S’agissant de la preuve d’un fait juridique, cette preuve est libre et peut donc être rapportée par tous moyens, notamment par des présomptions graves, précises et concordantes, au sens de l’article 1382 du code civil.
L’accident survenu au temps et au lieu de travail bénéficie d’une présomption d’imputabilité au travail, sauf pour l’employeur à démontrer que cet accident trouve son origine dans une cause totalement étrangère au travail.
En l’espèce, en l’absence de réserves motivées de l’employeur lors de la déclaration d’accident du travail, la caisse primaire n’avait aucune obligation légale ou règlementaire de procéder à une enquête et il ne peut donc lui être reproché de ne pas avoir interrogé le témoin déclaré par le salarié.

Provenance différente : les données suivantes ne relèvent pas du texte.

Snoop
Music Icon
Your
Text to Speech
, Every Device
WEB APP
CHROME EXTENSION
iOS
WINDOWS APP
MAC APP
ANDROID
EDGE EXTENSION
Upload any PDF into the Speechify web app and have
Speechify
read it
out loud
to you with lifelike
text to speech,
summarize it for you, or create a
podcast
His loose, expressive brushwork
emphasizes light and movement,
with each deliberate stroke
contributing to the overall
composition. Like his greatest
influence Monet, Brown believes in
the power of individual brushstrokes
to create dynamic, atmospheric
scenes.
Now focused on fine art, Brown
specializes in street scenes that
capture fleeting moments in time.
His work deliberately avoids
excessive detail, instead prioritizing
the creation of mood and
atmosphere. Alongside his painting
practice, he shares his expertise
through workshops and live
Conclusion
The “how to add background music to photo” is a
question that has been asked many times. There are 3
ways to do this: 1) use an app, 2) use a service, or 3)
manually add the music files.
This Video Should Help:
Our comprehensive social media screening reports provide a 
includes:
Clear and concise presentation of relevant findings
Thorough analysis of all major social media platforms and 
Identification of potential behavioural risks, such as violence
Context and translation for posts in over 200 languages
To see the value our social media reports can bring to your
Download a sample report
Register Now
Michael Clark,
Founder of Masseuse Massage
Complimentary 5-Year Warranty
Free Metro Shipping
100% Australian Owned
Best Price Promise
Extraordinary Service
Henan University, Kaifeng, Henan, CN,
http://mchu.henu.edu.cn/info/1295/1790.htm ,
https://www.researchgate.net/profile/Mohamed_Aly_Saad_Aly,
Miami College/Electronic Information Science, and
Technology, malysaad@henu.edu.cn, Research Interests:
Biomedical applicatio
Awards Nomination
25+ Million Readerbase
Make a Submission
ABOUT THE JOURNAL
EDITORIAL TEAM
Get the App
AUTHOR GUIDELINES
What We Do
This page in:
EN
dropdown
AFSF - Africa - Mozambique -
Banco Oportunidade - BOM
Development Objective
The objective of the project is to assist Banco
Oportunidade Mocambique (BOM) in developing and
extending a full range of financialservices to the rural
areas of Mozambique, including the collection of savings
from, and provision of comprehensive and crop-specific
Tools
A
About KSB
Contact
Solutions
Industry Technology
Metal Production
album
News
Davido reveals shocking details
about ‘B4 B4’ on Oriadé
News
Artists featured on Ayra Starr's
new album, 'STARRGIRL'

Le tribunal constate que la déclaration d’accident du travail indique que le salarié a été transporté à la [6], ce qui peut laisser supposer que des lésions ont été médicalement constatées à cette occasion.
Cependant, en dépit de la réouverture des débats ordonnée par le tribunal, la [4] n’a pas transmis le certificat médical initial du 30 juillet 2018, désigné en pièce n°2 de son bordereau de pièces, de sorte que le tribunal se trouve dans l’impossibilité d’apprécier la réalité et la nature des lésions de l’assuré, ainsi que leur compatibilité avec les circonstances de l’accident décrites.
Le certificat médical initial versé aux débats par l’employeur ne pallie pas cette carence, en ce qu’il ne comporte aucune mention des lésions médicalement constatées suite à l’accident allégué.
Dans ces circonstances, le tribunal ne dispose pas d’éléments suffisants pour établir la matérialité d’un accident du travail survenu le 30 juillet 2018 au préjudice de monsieur [P] [H] [C].
En conséquence, il y a lieu de déclarer inopposable à la [16] la décision de prise en charge au titre de la législation professionnelle de l’accident de monsieur [P] [H] [C] en date 30 Juillet 2018.
PAR CES MOTIFS
Le pôle social du tribunal judiciaire de Lyon, statuant publiquement, par jugement réputé contradictoire et rendu en premier ressort :
DÉCLARE inopposable à la société [16] la décision du 8 août 2018 par laquelle la [9] a pris en charge au titre de la législation professionnelle l’accident de travail déclaré par monsieur [P] [H] [C] en date du 30 juillet 2018 ;
CONDAMNE la [9] aux dépens de l’instance.
Ainsi jugé, prononcé en audience publique le 23 octobre 2024 et signé par le président et la greffière.